* [TASK]:
Copy each of the items below word for word, with no changes.

* [AVAILABLE DATA]:

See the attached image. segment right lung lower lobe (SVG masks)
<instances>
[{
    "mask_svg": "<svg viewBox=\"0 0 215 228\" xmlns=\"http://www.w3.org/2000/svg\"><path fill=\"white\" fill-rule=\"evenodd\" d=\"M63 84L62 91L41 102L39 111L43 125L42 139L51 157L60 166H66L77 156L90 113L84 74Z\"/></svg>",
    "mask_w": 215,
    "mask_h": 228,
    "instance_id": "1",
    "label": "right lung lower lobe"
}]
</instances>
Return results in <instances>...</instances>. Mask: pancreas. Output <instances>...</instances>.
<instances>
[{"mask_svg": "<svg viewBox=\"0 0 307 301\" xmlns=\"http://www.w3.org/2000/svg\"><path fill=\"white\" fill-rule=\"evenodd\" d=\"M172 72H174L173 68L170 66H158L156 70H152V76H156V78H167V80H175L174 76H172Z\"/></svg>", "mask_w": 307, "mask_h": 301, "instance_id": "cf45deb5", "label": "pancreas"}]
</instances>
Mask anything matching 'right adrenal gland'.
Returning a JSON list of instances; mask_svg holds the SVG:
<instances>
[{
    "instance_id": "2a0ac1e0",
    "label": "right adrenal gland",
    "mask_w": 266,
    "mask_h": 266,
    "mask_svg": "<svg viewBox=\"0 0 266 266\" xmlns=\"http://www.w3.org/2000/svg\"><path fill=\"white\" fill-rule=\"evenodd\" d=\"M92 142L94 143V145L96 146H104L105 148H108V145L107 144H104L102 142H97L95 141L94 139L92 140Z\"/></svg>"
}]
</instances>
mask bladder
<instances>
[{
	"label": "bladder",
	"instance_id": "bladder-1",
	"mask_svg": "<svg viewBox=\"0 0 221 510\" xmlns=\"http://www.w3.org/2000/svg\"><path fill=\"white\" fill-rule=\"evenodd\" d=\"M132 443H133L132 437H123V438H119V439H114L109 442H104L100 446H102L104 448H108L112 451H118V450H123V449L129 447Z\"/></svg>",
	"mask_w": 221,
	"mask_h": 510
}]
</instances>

* [COMPLETE RESPONSE]:
See the attached image. segment right lung lower lobe (SVG masks)
<instances>
[{
    "mask_svg": "<svg viewBox=\"0 0 215 228\" xmlns=\"http://www.w3.org/2000/svg\"><path fill=\"white\" fill-rule=\"evenodd\" d=\"M63 84L62 91L41 102L39 111L43 125L42 139L51 157L60 166H66L77 156L90 113L84 74Z\"/></svg>",
    "mask_w": 215,
    "mask_h": 228,
    "instance_id": "1",
    "label": "right lung lower lobe"
}]
</instances>
Return results in <instances>...</instances>. Mask: pancreas. Output <instances>...</instances>.
<instances>
[{"mask_svg": "<svg viewBox=\"0 0 307 301\" xmlns=\"http://www.w3.org/2000/svg\"><path fill=\"white\" fill-rule=\"evenodd\" d=\"M172 72H174L173 68L170 66H158L156 70H152V76H156V78H167V80H175L174 76H172Z\"/></svg>", "mask_w": 307, "mask_h": 301, "instance_id": "cf45deb5", "label": "pancreas"}]
</instances>
Mask anything matching 'right adrenal gland'.
Returning a JSON list of instances; mask_svg holds the SVG:
<instances>
[{
    "instance_id": "2a0ac1e0",
    "label": "right adrenal gland",
    "mask_w": 266,
    "mask_h": 266,
    "mask_svg": "<svg viewBox=\"0 0 266 266\" xmlns=\"http://www.w3.org/2000/svg\"><path fill=\"white\" fill-rule=\"evenodd\" d=\"M92 142L94 143V145L96 146H104L105 148H108V145L107 144H104L102 142H97L95 141L94 139L92 140Z\"/></svg>"
}]
</instances>
mask bladder
<instances>
[{
	"label": "bladder",
	"instance_id": "bladder-1",
	"mask_svg": "<svg viewBox=\"0 0 221 510\" xmlns=\"http://www.w3.org/2000/svg\"><path fill=\"white\" fill-rule=\"evenodd\" d=\"M132 443H133L132 437H123V438H119V439H114L109 442H104L100 446H102L104 448H108L112 451H118V450H123V449L129 447Z\"/></svg>",
	"mask_w": 221,
	"mask_h": 510
}]
</instances>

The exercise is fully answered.